— EXTRACTED ENTRIES —

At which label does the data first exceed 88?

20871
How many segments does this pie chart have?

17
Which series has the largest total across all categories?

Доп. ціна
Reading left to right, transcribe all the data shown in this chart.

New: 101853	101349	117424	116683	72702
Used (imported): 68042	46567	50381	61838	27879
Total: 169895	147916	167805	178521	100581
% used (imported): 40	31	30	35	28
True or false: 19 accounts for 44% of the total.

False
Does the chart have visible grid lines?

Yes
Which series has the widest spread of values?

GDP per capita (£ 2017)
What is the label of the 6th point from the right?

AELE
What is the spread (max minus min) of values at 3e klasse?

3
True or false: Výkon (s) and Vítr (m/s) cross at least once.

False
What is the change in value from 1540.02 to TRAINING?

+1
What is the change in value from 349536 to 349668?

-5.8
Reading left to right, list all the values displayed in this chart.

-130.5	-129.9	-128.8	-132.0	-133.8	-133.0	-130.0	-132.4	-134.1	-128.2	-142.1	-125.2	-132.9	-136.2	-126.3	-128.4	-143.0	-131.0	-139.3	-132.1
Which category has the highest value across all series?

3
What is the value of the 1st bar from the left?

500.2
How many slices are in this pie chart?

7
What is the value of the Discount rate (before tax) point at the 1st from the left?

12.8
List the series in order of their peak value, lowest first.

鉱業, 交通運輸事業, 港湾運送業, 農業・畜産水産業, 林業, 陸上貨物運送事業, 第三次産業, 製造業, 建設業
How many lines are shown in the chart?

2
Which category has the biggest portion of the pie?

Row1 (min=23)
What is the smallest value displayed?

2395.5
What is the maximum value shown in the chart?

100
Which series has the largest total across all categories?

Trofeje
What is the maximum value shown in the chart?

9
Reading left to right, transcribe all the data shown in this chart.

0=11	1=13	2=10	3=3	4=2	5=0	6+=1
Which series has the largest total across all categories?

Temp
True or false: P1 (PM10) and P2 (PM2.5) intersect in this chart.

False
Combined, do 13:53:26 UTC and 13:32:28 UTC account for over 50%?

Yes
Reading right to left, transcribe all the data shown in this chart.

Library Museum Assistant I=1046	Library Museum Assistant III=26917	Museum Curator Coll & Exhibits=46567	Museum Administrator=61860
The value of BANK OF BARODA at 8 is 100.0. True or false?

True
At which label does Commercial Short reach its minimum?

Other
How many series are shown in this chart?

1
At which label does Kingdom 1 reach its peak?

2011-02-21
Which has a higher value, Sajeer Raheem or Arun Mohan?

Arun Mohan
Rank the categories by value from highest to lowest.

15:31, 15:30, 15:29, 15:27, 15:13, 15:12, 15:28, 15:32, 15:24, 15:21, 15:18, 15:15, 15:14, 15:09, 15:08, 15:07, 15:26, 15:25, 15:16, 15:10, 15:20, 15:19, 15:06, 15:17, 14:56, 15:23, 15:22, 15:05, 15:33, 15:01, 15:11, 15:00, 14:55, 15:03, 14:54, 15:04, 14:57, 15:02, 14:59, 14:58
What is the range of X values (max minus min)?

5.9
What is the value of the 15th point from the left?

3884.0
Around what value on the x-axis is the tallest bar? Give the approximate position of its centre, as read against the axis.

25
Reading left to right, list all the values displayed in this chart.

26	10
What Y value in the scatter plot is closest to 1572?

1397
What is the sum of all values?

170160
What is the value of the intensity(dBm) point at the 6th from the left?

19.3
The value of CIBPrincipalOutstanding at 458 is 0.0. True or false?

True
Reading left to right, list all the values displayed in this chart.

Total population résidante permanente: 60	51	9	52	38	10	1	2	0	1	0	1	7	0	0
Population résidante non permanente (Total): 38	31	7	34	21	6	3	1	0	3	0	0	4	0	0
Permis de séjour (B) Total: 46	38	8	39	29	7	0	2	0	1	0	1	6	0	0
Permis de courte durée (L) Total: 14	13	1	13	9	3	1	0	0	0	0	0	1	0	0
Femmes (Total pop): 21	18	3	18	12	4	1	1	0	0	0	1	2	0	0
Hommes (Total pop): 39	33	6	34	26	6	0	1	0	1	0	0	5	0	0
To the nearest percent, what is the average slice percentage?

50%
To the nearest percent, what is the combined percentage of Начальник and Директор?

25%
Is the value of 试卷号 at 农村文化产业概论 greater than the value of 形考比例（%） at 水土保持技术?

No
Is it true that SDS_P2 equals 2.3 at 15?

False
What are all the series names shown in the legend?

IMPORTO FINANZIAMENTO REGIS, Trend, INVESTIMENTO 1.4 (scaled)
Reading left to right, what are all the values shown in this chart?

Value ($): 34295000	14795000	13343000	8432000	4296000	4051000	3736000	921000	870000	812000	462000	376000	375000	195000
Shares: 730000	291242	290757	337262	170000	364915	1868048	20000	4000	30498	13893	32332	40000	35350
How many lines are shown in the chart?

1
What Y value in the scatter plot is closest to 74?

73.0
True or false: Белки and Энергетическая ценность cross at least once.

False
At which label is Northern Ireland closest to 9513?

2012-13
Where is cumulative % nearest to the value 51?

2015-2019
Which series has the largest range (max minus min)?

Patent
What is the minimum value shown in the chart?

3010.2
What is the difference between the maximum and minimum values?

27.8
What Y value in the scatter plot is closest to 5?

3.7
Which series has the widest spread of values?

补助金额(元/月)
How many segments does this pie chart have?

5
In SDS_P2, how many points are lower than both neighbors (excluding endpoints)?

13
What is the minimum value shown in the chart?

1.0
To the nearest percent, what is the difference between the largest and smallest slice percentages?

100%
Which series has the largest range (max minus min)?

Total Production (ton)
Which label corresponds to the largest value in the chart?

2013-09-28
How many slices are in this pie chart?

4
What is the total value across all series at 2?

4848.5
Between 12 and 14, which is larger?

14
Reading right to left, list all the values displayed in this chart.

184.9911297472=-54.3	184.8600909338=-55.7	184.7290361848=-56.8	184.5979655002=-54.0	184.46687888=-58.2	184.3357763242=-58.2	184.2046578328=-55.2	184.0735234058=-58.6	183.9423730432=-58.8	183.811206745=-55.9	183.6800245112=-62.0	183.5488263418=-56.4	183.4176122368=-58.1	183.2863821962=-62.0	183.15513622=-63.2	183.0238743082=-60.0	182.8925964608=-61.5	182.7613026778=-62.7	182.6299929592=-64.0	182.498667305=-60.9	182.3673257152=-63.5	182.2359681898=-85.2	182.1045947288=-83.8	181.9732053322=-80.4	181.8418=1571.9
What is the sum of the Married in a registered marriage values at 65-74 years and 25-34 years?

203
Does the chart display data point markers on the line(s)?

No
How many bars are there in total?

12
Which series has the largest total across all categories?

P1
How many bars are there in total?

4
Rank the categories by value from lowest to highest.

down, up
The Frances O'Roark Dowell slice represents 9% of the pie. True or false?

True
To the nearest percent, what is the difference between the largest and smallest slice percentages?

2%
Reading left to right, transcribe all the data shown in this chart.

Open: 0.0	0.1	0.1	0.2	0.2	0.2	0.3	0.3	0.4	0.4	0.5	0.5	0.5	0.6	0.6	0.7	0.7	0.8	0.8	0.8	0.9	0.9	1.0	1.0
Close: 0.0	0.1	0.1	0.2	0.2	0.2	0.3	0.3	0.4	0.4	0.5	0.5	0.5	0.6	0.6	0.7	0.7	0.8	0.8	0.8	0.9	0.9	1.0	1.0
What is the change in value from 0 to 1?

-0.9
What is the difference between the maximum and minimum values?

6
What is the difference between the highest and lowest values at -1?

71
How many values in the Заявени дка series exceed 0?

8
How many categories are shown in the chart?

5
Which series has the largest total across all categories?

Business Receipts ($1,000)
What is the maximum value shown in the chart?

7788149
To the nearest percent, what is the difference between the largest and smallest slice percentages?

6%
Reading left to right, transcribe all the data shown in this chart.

— YOUR OBJECTIVE —
Determine how many lines of the records contain the word "plot", matching case exactly, and give only that number.

— SOLVED PROBLEM —
3